Recorded data:
====================

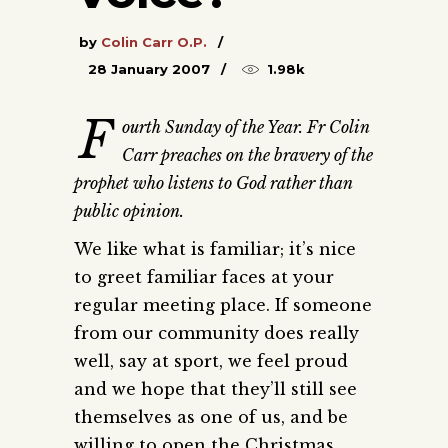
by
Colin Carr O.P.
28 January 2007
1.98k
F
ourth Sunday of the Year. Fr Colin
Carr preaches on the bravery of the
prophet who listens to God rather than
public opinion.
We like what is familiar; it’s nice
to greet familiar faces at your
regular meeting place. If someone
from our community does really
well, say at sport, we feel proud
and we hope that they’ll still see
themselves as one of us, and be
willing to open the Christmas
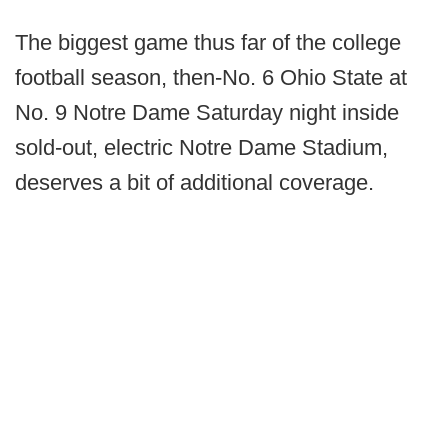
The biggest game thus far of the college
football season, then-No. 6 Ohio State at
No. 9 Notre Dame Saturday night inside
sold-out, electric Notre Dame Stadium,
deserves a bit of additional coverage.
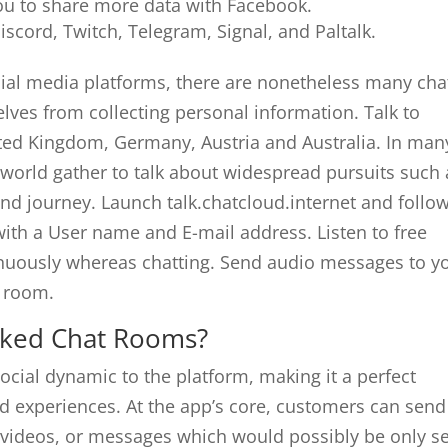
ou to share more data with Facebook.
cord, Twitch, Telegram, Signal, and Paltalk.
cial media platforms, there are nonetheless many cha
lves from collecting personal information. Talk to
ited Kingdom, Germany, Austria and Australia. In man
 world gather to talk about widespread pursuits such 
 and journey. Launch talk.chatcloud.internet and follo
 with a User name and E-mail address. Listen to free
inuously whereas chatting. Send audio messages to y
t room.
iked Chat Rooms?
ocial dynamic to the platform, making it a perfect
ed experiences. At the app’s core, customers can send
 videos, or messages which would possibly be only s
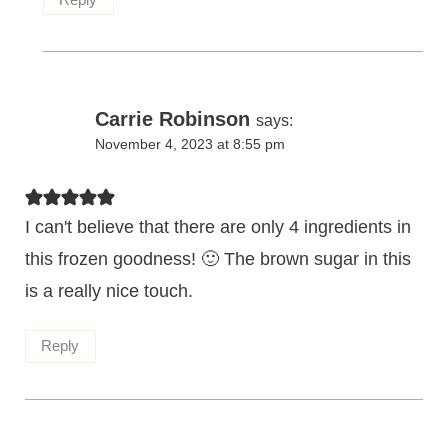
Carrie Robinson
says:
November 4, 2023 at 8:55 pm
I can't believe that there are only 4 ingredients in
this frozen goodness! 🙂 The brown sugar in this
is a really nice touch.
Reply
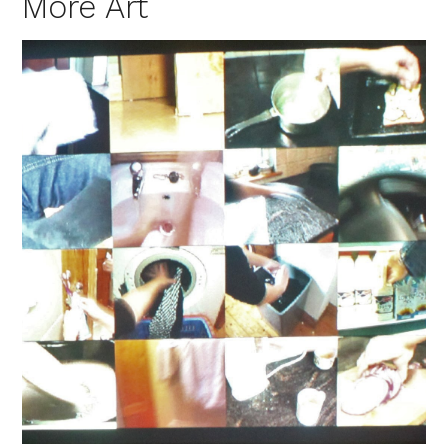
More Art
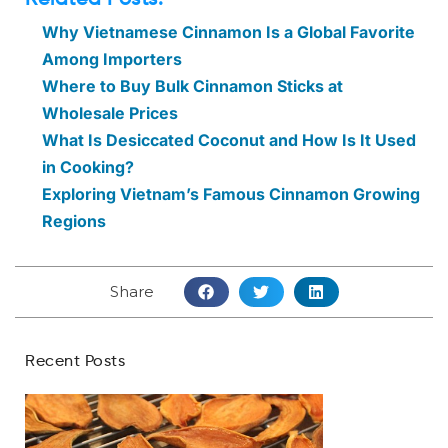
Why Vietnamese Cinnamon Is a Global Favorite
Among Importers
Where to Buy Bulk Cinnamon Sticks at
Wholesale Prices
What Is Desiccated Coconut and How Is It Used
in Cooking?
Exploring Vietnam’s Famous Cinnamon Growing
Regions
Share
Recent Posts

====================

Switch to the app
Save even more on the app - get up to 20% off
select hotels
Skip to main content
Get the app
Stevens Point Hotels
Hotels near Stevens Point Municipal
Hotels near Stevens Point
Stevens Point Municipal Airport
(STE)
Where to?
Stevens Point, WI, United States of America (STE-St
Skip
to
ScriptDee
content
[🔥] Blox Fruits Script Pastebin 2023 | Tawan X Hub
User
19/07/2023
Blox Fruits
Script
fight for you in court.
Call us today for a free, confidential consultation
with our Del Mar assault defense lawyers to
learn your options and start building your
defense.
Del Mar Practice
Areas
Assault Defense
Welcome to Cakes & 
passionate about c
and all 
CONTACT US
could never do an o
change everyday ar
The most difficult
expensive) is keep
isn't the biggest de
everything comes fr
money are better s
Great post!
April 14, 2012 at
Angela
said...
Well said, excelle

====================

Whenever the string "free" turns up in a line above, copy that line out.

 with a User name and E-mail address. Listen to free
Call us today for a free, confidential consultation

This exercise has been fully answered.